昨年、『ドリーム・ナビ』12月号に「好きになるってどんなこと?」という題でエッセーを書いたが、その時発表しなかった別ヴァージョンの原稿を貼りつけておくことにする。

―好きになるってどんなこと?―
「大きな愛と小さな愛」
 オスカー・ワイルドの童話に『幸福の王子』というのがある。北の国のある街に、幸福の王子と呼ばれる彫刻があった。至る所、宝石や金銀で飾られた実に立派なものだ。その彫刻の王子様が、街の方々にある貧しい家の事を、ツバメから聞く。そこで彼は、自分を飾っている宝石を一つづつ取って分け与えるように、ツバメに命じるのだ。やがて夏が終わり、ツバメが南の国への渡りに出発しないといけない季節が来ても、王子の使いとしての働きは果てることがない。それだけ世の中には不幸な人が多いのである。やがて、王子の像は惨めにぼろぼろになってしまうが、ツバメは王子のために勤めを果たしたあげく、その足元で凍えて死んでゆく。
 あまねく惜しみなく不幸な人々に注がれる幸福王子の愛は、自分を分かち与え、自分を犠牲にして多くの人たちを救うけれど、この童話を読む人は、彫刻だけに何か冷たい感じがしないだろうか? その心は大きく気高いが、血の通ったものではない。
 この物語を救っているのはツバメの存在だ。本当の主人公はツバメなのだ。彼こそは王子様のことを、その小さな身体と心の全部で愛している。

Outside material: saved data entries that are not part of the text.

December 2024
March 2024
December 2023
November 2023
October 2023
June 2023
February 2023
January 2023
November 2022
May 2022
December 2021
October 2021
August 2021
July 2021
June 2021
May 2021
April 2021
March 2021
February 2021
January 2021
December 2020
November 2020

 王子様の自己犠牲的な愛にも、それなりの事情があったのかもしれない。貧しく不幸な多くの人々の中にあって、一人きらびやかに飾り立てられて立ち尽くすのも、きっと楽ではなかったろう。いっそ裸同然にまで落ちぶれても人々に尽くしたい、そう思うようになったとしても不思議ではない。それをも理解して、ツバメは王子を愛している。ところが、王子の方は自分の大きな愛にばかり気を取られていて、足元に凍えているツバメの小さな愛に気づかないのだ。
 だけど、ツバメの方が本物で、王子の方はニセモノだというわけじゃない。もしそうなら、ニセモノを愛したツバメの愛もニセモノになってしまうだろう。大きなものを恵まれた者は大きなものを与えることができるし、小さなものを恵まれた者は小さなものを与えればいい。どちらも立派なことだ。王子様の贈り物は、多くの人々を喜ばせたが、ツバメのことには誰も気を留めない。ツバメは誰知ることもなく、ただ一途に王子様への小さな愛を貫いて死んでゆく。
 おそらく神様から見れば、愛に大きいも小さいもないのだろう。だがそれよりも大事なことは、ここで救われているのが、貧しい人々ばかりでなく、王子様でもあり、またツバメでもあるということだ。王子様にもツバメにも、やり遂げた幸福の微笑みがあったにちがいない。
 人を好きになることには、王子様の愛のように、どこまでも広がるとらわれない雄大さがあると同時に、また一方ツバメのように、人知れずただ人を理解し、その小さな胸いっぱいに憧れる、秘められた小ささもあるということだ。おそらくそのどちらも、大切なことなのだろう。